Ich genoss die Challenge sehr – ich brauchte ohnehin mehr Flüssigkeit und war überrascht, dass ich ohne Kaffee wach bleiben konnte. Am Ende des Tages fühlte ich mich sogar weniger erschöpft.
Mein Arbeitsablauf wurde ebenfalls optimiert
ChatGPT empfahl, während der Arbeitszeit mehrere kurze Pausen von jeweils fünf Minuten einzulegen. Anfangs fühlte sich das ungewohnt an und ich dachte, es würde meinen Flow stören. Doch überraschenderweise kehrte ich mit mehr kreativer Energie zurück.
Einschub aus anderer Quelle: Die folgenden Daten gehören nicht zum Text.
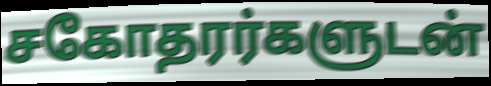
சகோதரர்களுடன்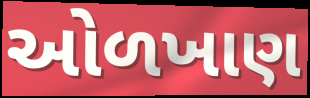
ઓળખાણ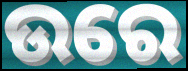
ଉରେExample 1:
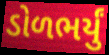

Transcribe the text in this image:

ડોળભર્યું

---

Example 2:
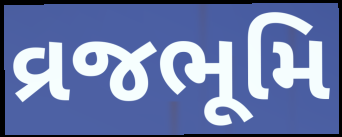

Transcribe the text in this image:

વ્રજભૂમિ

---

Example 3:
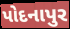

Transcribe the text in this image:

પોદનાપુર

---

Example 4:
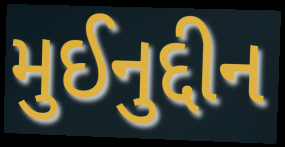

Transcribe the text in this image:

મુઈનુદ્દીન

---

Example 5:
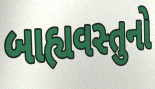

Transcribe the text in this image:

બાહ્યવસ્તુનોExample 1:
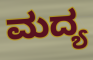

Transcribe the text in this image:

ಮದ್ಯ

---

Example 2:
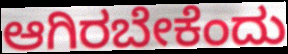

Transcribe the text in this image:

ಆಗಿರಬೇಕೆಂದು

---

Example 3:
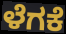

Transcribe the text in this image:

ಳೆಗಕೆ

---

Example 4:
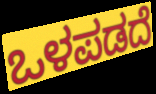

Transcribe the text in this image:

ಒಳಪಡದೆ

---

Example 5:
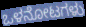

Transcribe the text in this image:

ಒಳನೋಟಗಳುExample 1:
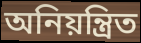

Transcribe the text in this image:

অনিয়ন্ত্ৰিত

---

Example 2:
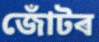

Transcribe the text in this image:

জোঁটৰ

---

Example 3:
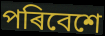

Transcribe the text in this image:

পৰিবেশে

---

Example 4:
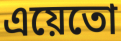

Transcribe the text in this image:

এয়েতো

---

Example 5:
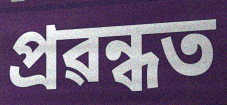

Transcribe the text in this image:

প্ৰৱন্ধতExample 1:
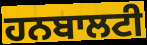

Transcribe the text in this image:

ਹਨਬਾਲਟੀ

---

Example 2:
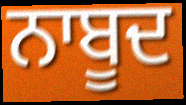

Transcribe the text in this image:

ਨਾਬੂਦ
Die frischen Impulse machten das Schreiben leichter, und Müdigkeit verschwand schnell.
Abendlicher Ausklang
Zum Tagesabschluss schlug die KI um 20 Uhr eine entspannende Yoga-Session und eine warm duschen vor, verbunden mit mindestens einer Stunde technikfreier Zeit. Das fiel mir besonders schwer, da ich normalerweise erst spät abschalte. Doch die neue Struktur und der geplante Tagesablauf halfen mir, schnell einzuschlafen. Die Yogaübungen waren zwar nicht professionell, aber ich genoss es, mich zu dehnen.
Hat es sich gelohnt?
Obwohl es anfangs ungewohnt und manchmal unbequem war, erkannte ich, wie viel Potenzial in Routine und Abwechslung steckt, um den Alltag positiv zu beeinflussen.
Mir gefiel, dass ich zu einer gesünderen Ernährung motiviert wurde, den Kaffee wegließ und Meditation ausprobieren konnte. Es war etwas unangenehm, auf die Pausen während der Arbeit zu achten, und das Yoga am Abend habe ich wohl etwas locker genommen.
Insgesamt hatte ich das Gefühl, von einem professionellen Lifestyle-Coach begleitet zu werden, der mir eine hochwertigere Lebensweise aufzeigt. Wie es weitergeht, hängt jetzt von meiner Ausdauer und Entschlossenheit ab...
Überraschend war, dass ich am Ende des Tages nicht nur körperlich, sondern auch geistig angenehm müde war. Wenn du es auch ausprobieren möchtest, kann ich dich nur ermutigen! Mein neues Online-Motto lautet nicht mehr „Google ist mein Freund“, sondern „KI ist mein Freund“.